The aircraft, which takes off and lands vertically, builds on Joby’s successful battery-electric air taxi development program and demonstrates the potential for hydrogen to unlock emissions-free, regional journeys that don’t require a runway.
“Traveling by air is central to human progress, but we need to find ways to make it cleaner,” said JoeBen Bevirt, CEO of Joby, in a statement. “With our battery-electric air taxi set to fundamentally change the way we move around cities, we’re excited to now be building a technology stack that could redefine regional travel using hydrogen-electric aircraft. The vast majority of the design, testing and certification work we’ve completed on our battery-electric aircraft carries over to commercializing hydrogen-electric flight.”

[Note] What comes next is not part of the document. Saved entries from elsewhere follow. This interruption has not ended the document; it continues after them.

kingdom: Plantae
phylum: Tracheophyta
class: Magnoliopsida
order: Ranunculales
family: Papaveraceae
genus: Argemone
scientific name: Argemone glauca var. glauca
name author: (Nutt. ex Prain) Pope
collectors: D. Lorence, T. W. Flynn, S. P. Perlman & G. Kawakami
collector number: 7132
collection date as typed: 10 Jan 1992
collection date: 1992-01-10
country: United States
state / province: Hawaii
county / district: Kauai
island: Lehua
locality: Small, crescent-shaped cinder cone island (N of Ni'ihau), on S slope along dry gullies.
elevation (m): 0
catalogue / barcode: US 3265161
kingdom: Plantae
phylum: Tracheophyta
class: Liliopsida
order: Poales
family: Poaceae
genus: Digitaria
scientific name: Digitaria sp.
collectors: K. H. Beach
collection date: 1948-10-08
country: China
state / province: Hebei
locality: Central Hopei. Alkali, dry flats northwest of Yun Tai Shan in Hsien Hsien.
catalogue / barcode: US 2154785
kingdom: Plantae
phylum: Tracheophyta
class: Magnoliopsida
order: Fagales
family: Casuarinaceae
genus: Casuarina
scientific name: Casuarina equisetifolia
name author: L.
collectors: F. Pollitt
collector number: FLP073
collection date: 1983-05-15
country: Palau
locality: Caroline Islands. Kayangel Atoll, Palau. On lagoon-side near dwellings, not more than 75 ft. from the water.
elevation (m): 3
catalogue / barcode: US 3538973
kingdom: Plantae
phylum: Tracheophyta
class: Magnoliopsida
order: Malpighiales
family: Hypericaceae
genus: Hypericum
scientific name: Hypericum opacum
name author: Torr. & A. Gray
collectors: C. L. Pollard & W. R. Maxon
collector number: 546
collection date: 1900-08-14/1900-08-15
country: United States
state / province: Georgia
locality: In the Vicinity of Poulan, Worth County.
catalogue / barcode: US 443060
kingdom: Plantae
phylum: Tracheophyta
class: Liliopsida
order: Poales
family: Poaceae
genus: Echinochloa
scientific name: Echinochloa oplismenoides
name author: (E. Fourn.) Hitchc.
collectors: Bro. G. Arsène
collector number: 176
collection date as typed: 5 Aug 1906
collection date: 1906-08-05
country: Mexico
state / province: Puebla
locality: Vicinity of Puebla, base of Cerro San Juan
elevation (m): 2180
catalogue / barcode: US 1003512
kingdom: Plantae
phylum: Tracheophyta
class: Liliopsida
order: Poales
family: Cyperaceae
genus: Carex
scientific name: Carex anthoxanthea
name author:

The landmark test flight, believed to be the first forward flight of a vertical take-off and landing aircraft powered by liquid hydrogen, was completed last month using a converted Joby pre-production prototype battery-electric aircraft fitted with a liquid hydrogen fuel tank and fuel cell system. It landed with 10% of its hydrogen fuel load remaining.
Joby’s hydrogen-electric demonstrator is the result of several years of collaboration between a small team at Joby and H2FLY, Joby’s wholly-owned subsidiary based in Stuttgart, Germany. The converted aircraft previously completed more than 25,000 miles of testing as a battery-electric aircraft at Joby’s base in Marina, California.
Using the same airframe and overall architecture as Joby’s core, battery-electric aircraft, this demonstrator features a liquid hydrogen fuel tank that stores up to 40 kilograms of liquid hydrogen, alongside a reduced mass of batteries. Hydrogen is fed into a fuel cell system, designed and built by H2FLY, to produce electricity, water, and heat. The electricity produced by the hydrogen fuel cell powers the six electric motors on the Joby aircraft, with the batteries providing additional power primarily during take-off and landing.
Joby’s H2FLY team used similar technology to complete another record-breaking flight in September 2023, when they flew the world’s first piloted flight of a conventional liquid hydrogen-electric aircraft using their fuel cell technology.